Mehr als ein Windhauch
Bild: Francesco Luca Labianca, via Unsplash
Im Landkreis Wittenberg in Sachsen-Anhalt haben sich der Landrat, der Oberbürgermeister der Lutherstadt Wittenberg sowie die Bürgermeisterin und die Bürgermeister des Landkreises gemeinsam darauf verständigt, ab dem heutigen Tag des Grundgesetzes an allen öffentlichen Gebäuden, wo es technisch möglich ist, dauerhaft die deutsche Flagge zu hissen.
Die Entscheidung fällt nicht im luftleeren Raum – sie folgt auf mehrere Anträge von kommunalen AfD-Fraktionen in Sachsen-Anhalt, die eben genau diese dauerhafte Beflaggung fordern.
Man kann dieses Vorgehen unterschiedlich deuten: Als vorauseilenden Gehorsam gegenüber einer Partei, die vom Verfassungsschutz als gesichert rechtsextrem eingestuft wird – oder als bewusste Eigeninitiative, die den AfD-Faschos den Wind aus den Segeln nehmen will. Denn in der Regel geht es der AfD bei solchen Anträgen nicht um Inhalte, sondern um die Wirkung – um Bilder, die hängen bleiben. Wie man persönlich dazu steht, mag verschieden sein. Aber eines ist klar: Nicht die Flagge ist unser Problem – sondern die AfD.
Als Bündnisgrüner begrüße ich grundsätzlich jedes klare Bekenntnis zur freiheitlich-demokratischen Grundordnung. Gerade in Zeiten, in denen autoritäre Kräfte erstarken und versuchen, staatliche Symbole für ihre Zwecke zu vereinnahmen, ist Haltung gefragt. Die Erklärung des Landkreises Wittenberg verweist ausdrücklich auf das Grundgesetz, auf die Menschenwürde, auf die Gleichwertigkeit aller Menschen. Das ist nicht nur richtig, es ist dringend notwendig.
Doch ich finde: Wir sollten als Demokrat*innen weiterdenken. Was heißt es eigentlich, Demokratie sichtbar zu machen?

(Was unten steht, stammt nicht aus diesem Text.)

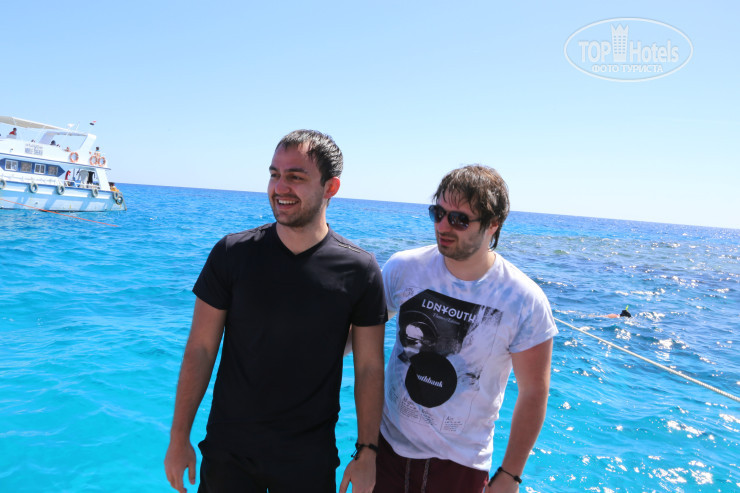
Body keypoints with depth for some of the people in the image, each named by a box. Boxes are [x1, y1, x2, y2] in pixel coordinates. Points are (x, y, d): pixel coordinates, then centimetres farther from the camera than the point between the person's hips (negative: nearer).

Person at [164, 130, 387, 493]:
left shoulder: (359, 271, -11)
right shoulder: (232, 254, -10)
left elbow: (369, 369, -5)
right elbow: (200, 350, -4)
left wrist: (367, 452, -4)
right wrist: (179, 437, -2)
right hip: (228, 450, 1)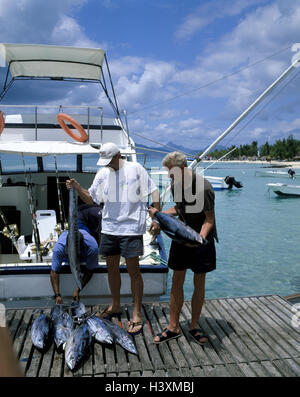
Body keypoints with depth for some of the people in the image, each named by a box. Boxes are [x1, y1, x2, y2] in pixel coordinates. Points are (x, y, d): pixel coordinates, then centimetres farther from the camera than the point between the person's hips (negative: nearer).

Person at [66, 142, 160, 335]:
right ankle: (116, 306, 33)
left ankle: (137, 314, 8)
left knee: (133, 269, -3)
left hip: (131, 227, -5)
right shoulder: (103, 173, 9)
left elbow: (153, 192, -2)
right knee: (112, 268, 14)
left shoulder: (135, 168, -4)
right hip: (109, 227, 5)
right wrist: (77, 187, -4)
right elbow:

Reicht es aus, eine Flagge zu hissen – dauerhaft und gut sichtbar – um ein Zeichen zu setzen? Oder bleibt es am Ende ein symbolischer Akt, der mehr behauptet als bewirkt?
Natürlich haben Symbole ihre Bedeutung. Aber sie allein schaffen keine demokratische Kultur. Sie ersetzen keine politische Bildung. Sie stiften keine Orte des Austauschs. Sie ermöglichen keine echte Beteiligung. Gerade in ländlichen Regionen erleben wir, wie zentral erfahrbare Demokratie ist – im Alltag, in der Schule, im Ehrenamt, in der Verwaltung. Und wie schnell sie fragil wird, wenn sie dort fehlt.
Deshalb dürfen wir auch Entscheidungen wie die im Landkreis Wittenberg hinterfragen: Wird hier echte Verantwortung übernommen – oder politischer Druck abgefedert? Ist es einfacher, eine Flagge aufzuhängen, als sich ehrlich mit demokratischen Defiziten auseinanderzusetzen? Mit fehlender Teilhabe. Mit ungleichen Bildungschancen. Mit mangelnder Anerkennung von Vielfalt.
Was also tut der Landkreis – über das Hissen einer Flagge hinaus – für unsere Demokratie?
Wer Demokratie wirklich schützen will, muss mehr tun, als sie zu zeigen. Er oder sie muss sie gestalten – sozial gerecht, ökologisch verantwortlich, offen für alle Menschen. Das bedeutet: nicht nur zu verwalten, sondern Räume zu schaffen. Nicht nur auf Angriffe zu reagieren, sondern demokratische Prozesse zu stärken.
Meine Vision ist eine Demokratie, die nicht nur weht – sondern wirkt. Spürbar im Alltag. In fairer Verwaltung. In offenen Diskursen. In lernenden Schulen. In lebendigen Orten der Begegnung.
Denn eines ist sicher: Eine Flagge allein macht noch keinen demokratischen Staat. Aber eine lebendige Demokratie braucht Menschen, die sich kümmern – sichtbar und wirksam.